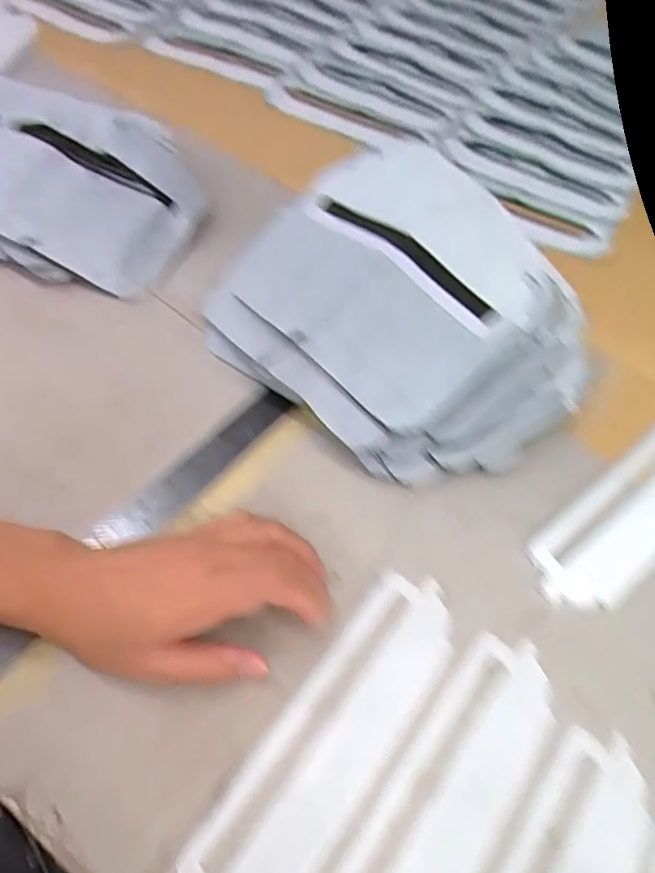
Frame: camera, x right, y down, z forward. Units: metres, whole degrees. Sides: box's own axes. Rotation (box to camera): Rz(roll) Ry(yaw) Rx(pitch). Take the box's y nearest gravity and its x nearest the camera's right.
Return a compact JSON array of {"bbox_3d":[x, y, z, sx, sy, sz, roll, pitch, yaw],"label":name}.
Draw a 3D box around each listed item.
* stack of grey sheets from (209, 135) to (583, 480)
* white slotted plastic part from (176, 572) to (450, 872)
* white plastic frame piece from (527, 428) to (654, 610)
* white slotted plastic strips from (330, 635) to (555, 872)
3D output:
[{"bbox_3d":[0.044,-0.078,0.354,0.163,0.102,0.230,-39,69,-23],"label":"stack of grey sheets"},{"bbox_3d":[0.004,0.153,0.273,0.053,0.004,0.185,36,63,14],"label":"white slotted plastic part"},{"bbox_3d":[0.206,0.049,0.349,0.180,0.009,0.060,-33,66,-21],"label":"white plastic frame piece"},{"bbox_3d":[0.054,0.183,0.257,0.054,0.004,0.181,37,64,17],"label":"white slotted plastic strips"}]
━━━━━━━━━━
* [WHAT NEEDS TO BE DONE]
Take the material above from its first line through the line that has "to (555, 872)" and copy it exactly, without any pictures.

* [SOLVED EXERCISE]
Frame: camera, x right, y down, z forward. Units: metres, whole degrees. Sides: box's own axes. Rotation (box to camera): Rz(roll) Ry(yaw) Rx(pitch). Take the box's y nearest gravity and its x nearest the camera's right.
Return a compact JSON array of {"bbox_3d":[x, y, z, sx, sy, sz, roll, pitch, yaw],"label":name}.
Draw a 3D box around each listed item.
* stack of grey sheets from (209, 135) to (583, 480)
* white slotted plastic part from (176, 572) to (450, 872)
* white plastic frame piece from (527, 428) to (654, 610)
* white slotted plastic strips from (330, 635) to (555, 872)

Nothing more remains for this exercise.